Perhaps Cuban can be forgiven for not grasping the importance of the international effect on the game, since he bought the Mavs and joined the league in 2000, after the tap had been turned on and worldwide cash was already flowing. But that’s an awfully benevolent benefit of doubt for the shrewd entrepreneur billionaire. It would be wrong for the wounded fan base in Indiana to ignore the vast benefits derived from the Olympics and point the finger of blame that way, too.

Or, it could simply be  just small thinking.

11 Comments

  1. terro says:

    he is right about the cio

  2. Terrible mistake by Cuban. By the way felt very well to read this. nice one. Want more like this.

  3. Dave Hudson says:

    Sorry,
    Protect

  4. Dave Hudson says:

    Cubin should think about the sacrifices made by the military to pretect his wealth and the wealth of the players.
    The NBA could re-negociate the money split but to say that the players should not be patriotic is terrible.

  5. Carlo says:

    Once again, Cuban lost another good occasion to stay shut up.

    Is he suggesting that injuries occur only in non-NBA events? OK, the world is full of idiots but even for them it’ll be hard to believe that.

    And, speaking of money, he forgets that it was thanks to the Olympics in Barcelona of the “Dream Team” that NBA became such a popular (= rich) showbiz worldwide.
    Does he want to get back to early 80’s? OK, so just give back 99% of what NBA (and its owners) earned in these years.

  6. harriethehawk says:

    Kevin Durant doesn’t concur. And others will follow soon enough.

  7. Zac says:

    Cuban is sooo right, FIBA and FIFA are so corrupt, making horrendously stupid descicions (soccer world cup in Katar?!?) just based on bribery.

    • Carlo says:

      Don’t you know? It’s all a fix by communist martians.

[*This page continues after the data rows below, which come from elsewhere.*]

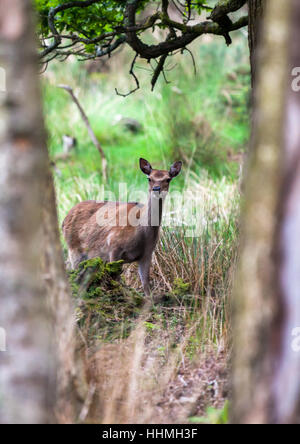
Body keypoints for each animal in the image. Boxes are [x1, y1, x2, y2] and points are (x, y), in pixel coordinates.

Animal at [62, 158, 182, 296]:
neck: (142, 233)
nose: (156, 188)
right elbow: (116, 280)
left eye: (168, 179)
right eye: (149, 178)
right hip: (74, 249)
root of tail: (64, 220)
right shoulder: (114, 246)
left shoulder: (147, 253)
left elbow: (146, 285)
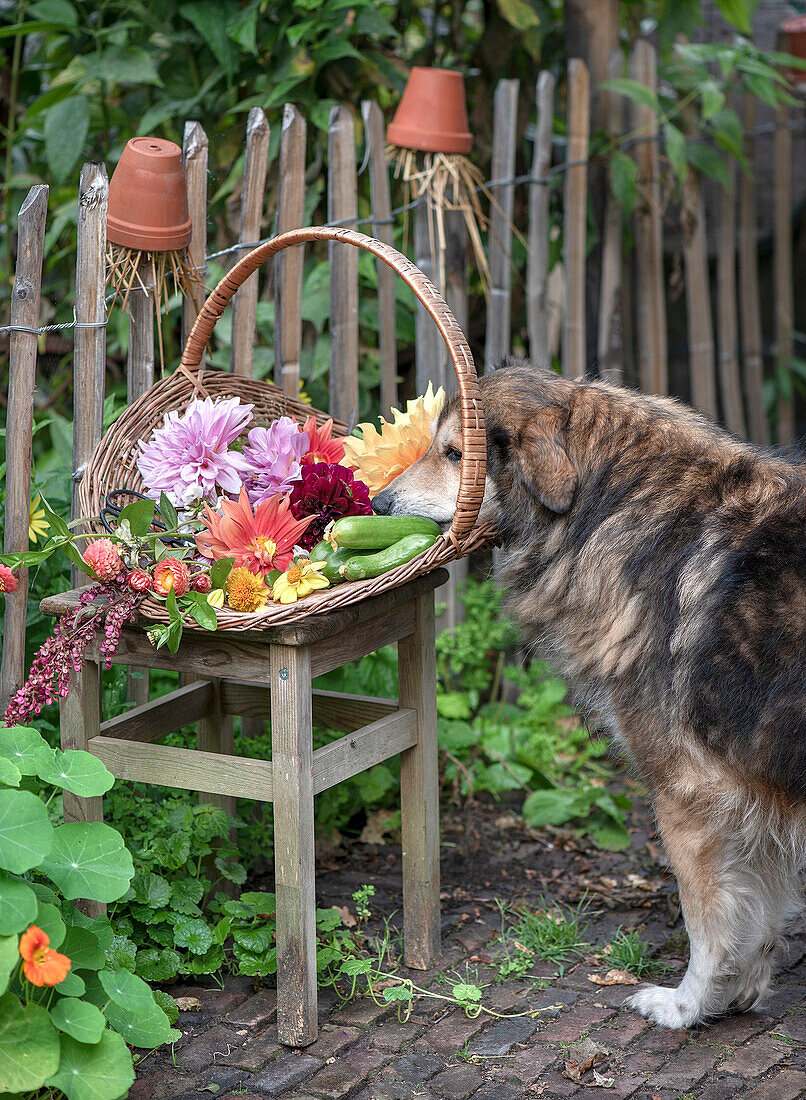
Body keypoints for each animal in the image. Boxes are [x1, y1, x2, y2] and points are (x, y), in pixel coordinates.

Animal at [371, 360, 804, 1029]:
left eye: (454, 453)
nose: (377, 504)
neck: (613, 505)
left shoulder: (688, 791)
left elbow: (710, 918)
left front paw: (688, 1006)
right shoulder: (760, 788)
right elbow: (760, 908)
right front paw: (743, 991)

      OK, now pack your books and run, for the schoolbus is coming.

  8. Fr3D says:

    Excellent read, as usual!

  9. lol indiana should’ve been as smart as the spurs are…ginobili was gonna join argentina but said he had an injury (a small one) to make him unable to join to get ready for the spurs run next season….REPEAT for the spurs!

    • allaroundballer says:

      Ginobili is 35, even ifhe’s healthy why would he play again? NBA owners don’t have to worry about the mega stars, james, cp, durant, melo, kobe, these guys will never play the world cup! I can say USA is like sending a second or third best players now. Now what? Pull all the stars or maybe send the NBA bench warmers? BIG JOKE. Then I suggest NBA should back to 1988, don’t send at all!